When Mary and I got married, we moved to southern New Mexico where I was stationed in the Air Force. We started off with very little. When we got off the plane in El Paso, we had her life’s savings and my old car. Not a pot, pan or a roof over our heads to begin our married lives. We spent the first few weeks in a hotel until we found an old trailer to live in. It was clean and the doors locked, that was enough to begin with. I know Mary had to spend some of those first nights away from home wondering what she had gotten herself into. We ate chili and hamburger helper more times than I can count those first few years. Hamburger Helper is still off our menu.
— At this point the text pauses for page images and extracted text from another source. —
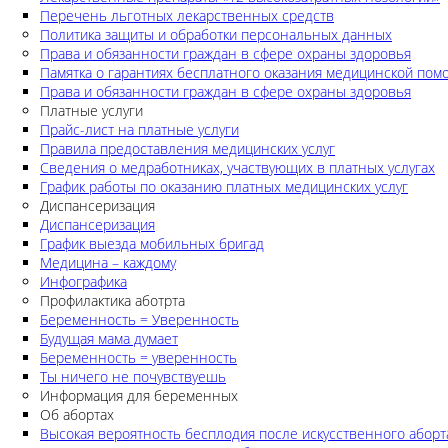
Перечень льготных лекарственных средств
Политика защиты и обработки персональных данных
Права и обязанности граждан в сфере охраны здоровья
Памятка о гарантиях бесплатного оказания медицинской по
Права и обязанности граждан в сфере охраны здоровья
Платные услуги
Прайс-лист на платные услуги
Правила предоставления медицинских услуг
Сведения о медработниках, участвующих в платных услугах
График работы по оказанию платных медицинских услуг
Диспансеризация
Диспансеризация
График выезда мобильных бригад
Медицина – каждому
Инфографика
Профилактика аботрта
Беременность = Уверенность
Будущая мама думает
Беременность = уверенность
Ты ничего не почувствуешь
Информация для беременных
Об абортах
Высокая вероятность бесплодия после искусственного аборт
Our first Christmas in 1970 we could not afford a TV. Such a luxury was outside of our financial ability that first year. But by some holiday luck, we saw an old B&W television put out for the trash. It had no outside case and no knobs to turn it on or change channels, but I managed to get it to work. We had a pair of channel locks beside the television to turn it on and change channels.

That first Christmas we watched holiday shows and thought of home 2200 miles away. It was Mary’s first Christmas away from home. Turning the overhead lights off, the TV became the only light in the room with a warm glow from the tubes inside the television. Once again, the glow from a vacuum tube created a memory in my life.

When I gave my grandson the vacuum tube, I hoped he could understand the glass device was more than a piece of old history, it was part of my life. He asked, “Papa, how does it work?” I started to explain…“Inside there are cathodes, electrodes and filaments, and electrons pass between them creating…” Then I stopped my technical explanation and said, “In my life, electronic tubes produced warm comforting glows filled with memories. I hope this tube is filled with memories of this time in your life. The glow of warmth is from family memories created at this special time of year.” I told him, “Google vacuum tubes, and discover the magic for yourself and remember back Through the Lens.